Has Risk Been Solved?


Key Takeaways

  • The S&P 500 forward P/E of 21.2 sits above both its 5-year (19.9) and 10-year (18.9) averages, while the Shiller CAPE ratio near 41-42 is second only to the dot-com peak.
  • Goldman Sachs lifted its year-end S&P 500 target to 8,000 on 26 May, with AI infrastructure expected to drive roughly half of earnings growth in 2026.
  • Central banks bought a net 244 tonnes of gold in Q1 2026, a 3% year-on-year increase, continuing a buying pattern that has now run for more than three years.
  • Gold’s longer-term case rests on debt, deficits, and eroding confidence in paper assets, not on any single data point.

 

US equities are now sitting on valuations that leave very little room for error. The S&P 500 forward price-to-earnings ratio of 21.2 sits above both its 5-year average of 19.9 and its 10-year average of 18.9, while the Shiller CAPE ratio is sitting near 41-42, levels only really seen around the dot-com peak. That does not mean markets must fall tomorrow. Expensive markets can always become more expensive. But it does mean investors are being asked to pay a very full price for future growth at a time when the macro backdrop is anything but clean.

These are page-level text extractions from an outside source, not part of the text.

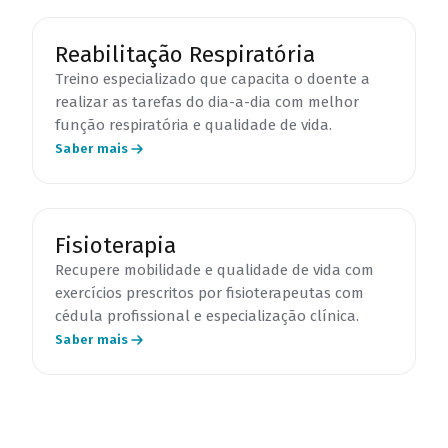
Reabilitação Respiratória
Treino especializado que capacita o doente a
realizar as tarefas do dia-a-dia com melhor
função respiratória e qualidade de vida.
Saber mais
Fisioterapia
Recupere mobilidade e qualidade de vida com
exercícios prescritos por fisioterapeutas com
cédula profissional e especialização clínica.
Saber mais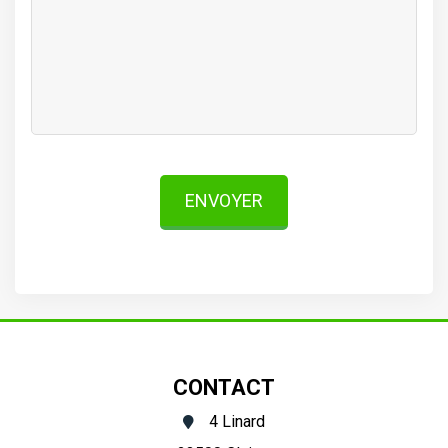
ENVOYER
CONTACT
4 Linard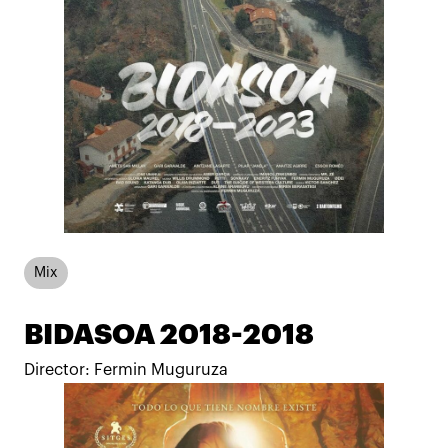
Mix
BIDASOA 2018-2018
Director: Fermin Muguruza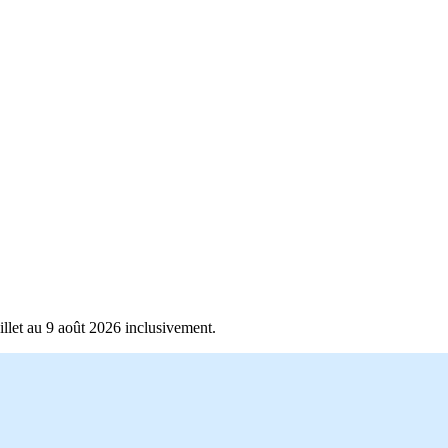
llet au 9 août 2026 inclusivement.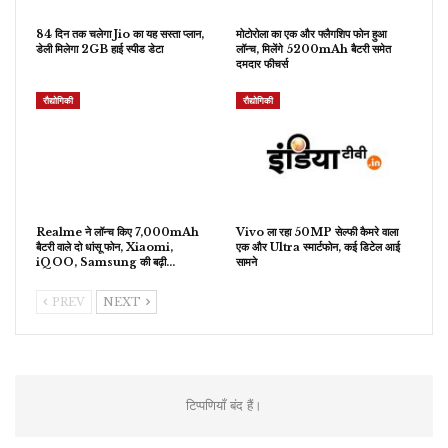
84 दिन तक चलेगा Jio का यह सस्ता प्लान,
मोटोरोला का एक और फ्लैगशिप फोन हुआ
डेली मिलेगा 2GB हाई स्पीड डेटा
लॉन्च, मिलेंगे 5200mAh बैटरी समेत
दमदार फीचर्स
रौद्योगिकी
रौद्योगिकी
Realme ने लॉन्च किए 7,000mAh
Vivo ला रहा 50MP सेल्फी कैमरे वाला
बैटरी वाले दो धांसू फोन, Xiaomi,
एक और Ultra स्मार्टफोन, कई डिटेल आई
iQOO, Samsung की बढ़ी…
सामने
PREV
NEXT
टिप्पणियाँ बंद हैं।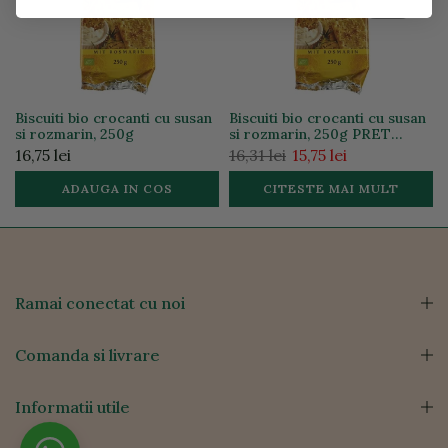
Lipsa stoc
Biscuiti bio crocanti cu susan
Biscuiti bio crocanti cu susan
si rozmarin, 250g
si rozmarin, 250g PRET
REDUS
16,75 lei
16,31 lei
15,75 lei
ADAUGA IN COS
CITESTE MAI MULT
Ramai conectat cu noi
Comanda si livrare
Informatii utile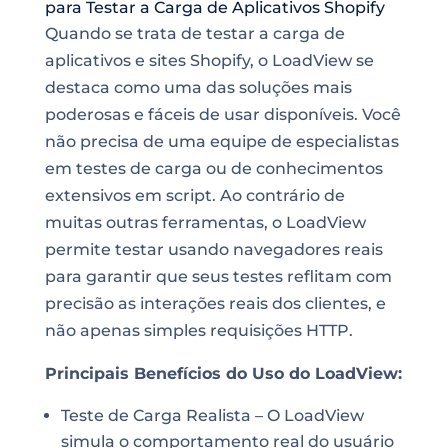
para Testar a Carga de Aplicativos Shopify
Quando se trata de testar a carga de
aplicativos e sites Shopify, o LoadView se
destaca como uma das soluções mais
poderosas e fáceis de usar disponíveis. Você
não precisa de uma equipe de especialistas
em testes de carga ou de conhecimentos
extensivos em script. Ao contrário de
muitas outras ferramentas, o LoadView
permite testar usando navegadores reais
para garantir que seus testes reflitam com
precisão as interações reais dos clientes, e
não apenas simples requisições HTTP.
Principais Benefícios do Uso do LoadView:
Teste de Carga Realista – O LoadView
simula o comportamento real do usuário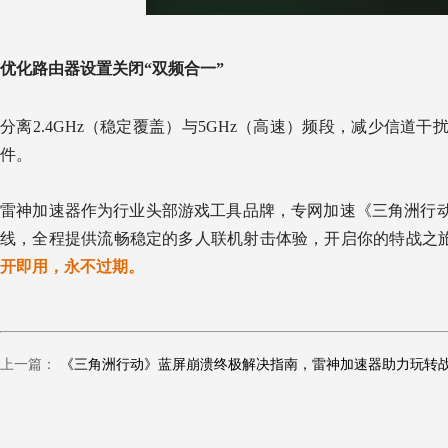
优化路由器设置关闭“双频合一”
分离2.4GHz（稳定覆盖）与5GHz（高速）频段，减少信
件。
雷神加速器作为行业头部游戏工具品牌，专网加速《三角洲行
线，全程提供流畅稳定的多人联机射击体验，开启你的特战之旅
开即用，永不过期。
上一篇：
《三角洲行动》蓝屏崩溃终极解决指南，雷神加速器助力玩转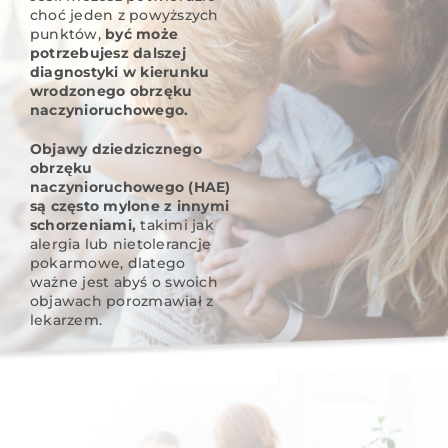
choć jeden z powyższych
punktów,
być może
potrzebujesz dalszej
diagnostyki w kierunku
wrodzonego obrzęku
naczynioruchowego.
Objawy dziedzicznego
obrzęku
naczynioruchowego (HAE)
są często mylone z innymi
schorzeniami,
takimi jak
alergia lub nietolerancje
pokarmowe, dlatego
ważne jest abyś o swoich
objawach porozmawiał z
lekarzem.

The current justification is familiar. AI spending is real. Earnings have been strong. The biggest companies keep delivering. Goldman Sachs lifted its year-end S&P 500 target to 8,000 on 26 May, with AI infrastructure beneficiaries expected to drive roughly half of earnings growth in 2026. That is the bull case, and it is not nonsense. The problem is that it has also become the market’s main assumption.

This is where gold remains interesting. It has not needed a perfect short-term setup to keep its longer-term case intact. The deeper issue is not one CPI print or one Fed meeting. It is debt, deficits, bond market pressure and the slow loss of confidence in paper promises. Global markets are being tempted by momentum while the underlying system keeps getting more fragile.

Central banks appear to understand this better than equity investors. According to the World Gold Council’s Q1 2026 Gold Demand Trends report, central banks bought a net 244 tonnes in Q1, a 3% increase year-on-year and above the five-year average, even after a strong price run. That is not the behaviour of institutions treating gold as a short-term trade. It looks more like preparation. When markets are priced for perfection, even a small disappointment can matter. Gold does not need to perform extremely well right away in that environment. It just needs to sit there, outside the earnings cycle, outside the debt spiral, and outside the assumption that financial assets can be repriced higher forever.

 

This article is general information only and does not constitute financial advice. Past performance is not indicative of future results. Always conduct your own research or consult a licensed financial adviser before making investment decisions.